We then extended our analysis to interrogate unique signaling pathways uncovered by different extraction strategies. As indicated in Figure 4, IPA revealed key signaling pathways that regulate proliferation, differentiation, invasion, and metastasis of breast cancer cells (highlighted in red), such as IL-7 Signaling Pathway, EGF Signaling, FGF Signaling, GMCSF Signaling, PI3K/AKT Signaling, and p53 Signaling. All of these were identified in the preparation using the SCAD method (P-value < 0.05), while only a few of them passed the significance threshold using the other two methods, highlighting the superior performance of the SCAD method in regard to extracting signaling molecules that regulate crucial cellular processes inside the cancer cells.

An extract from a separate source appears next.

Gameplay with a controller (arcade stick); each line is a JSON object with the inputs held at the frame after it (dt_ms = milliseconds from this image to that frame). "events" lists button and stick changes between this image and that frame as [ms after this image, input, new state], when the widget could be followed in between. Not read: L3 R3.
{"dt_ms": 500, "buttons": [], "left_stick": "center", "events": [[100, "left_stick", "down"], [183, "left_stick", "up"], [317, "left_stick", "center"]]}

Quantitative Protein Profiling
After the in-depth characterization of the protein IDs, we moved on to perform quantitative protein profiling and attempted to elucidate the extraction bias introduced by different experimental designs. Here, MaxQuant LFQ method was utilized to analyze the data from the three different extraction methods.41,42 We used hierarchical clustering to categorize the proteins into different groups based on their expression profiles. As illustrated in Figure 5, the proteins can be well classified into four distinct clusters. For the set of proteins that were better extracted by FASP and SCAD methods, various types of membrane proteins were enriched. In contrast, the enriched proteins using the urea and SCAD methods were localized in cytoplasm or bound to nuclear component. The FASP method showed enrichment of proteins involved in cell-cell interaction (Figure S-8), and no specific subcellular distributions were identified for the proteins that have higher extraction efficiency in FASP and urea. In line with the previous publication,22 the detergent based FASP method showed better enrichment of membrane proteins as compared to the urea method, whereas the nuclear and cellular proteins were significantly enriched by chaotropic buffers like urea. By conducting serial extractions, the SCAD method combines the advantages of FASP and urea for higher extraction efficiency of membrane and intracellular and nuclear proteins, resulting in a more comprehensive and unbiased protein extraction method for quantitative analysis.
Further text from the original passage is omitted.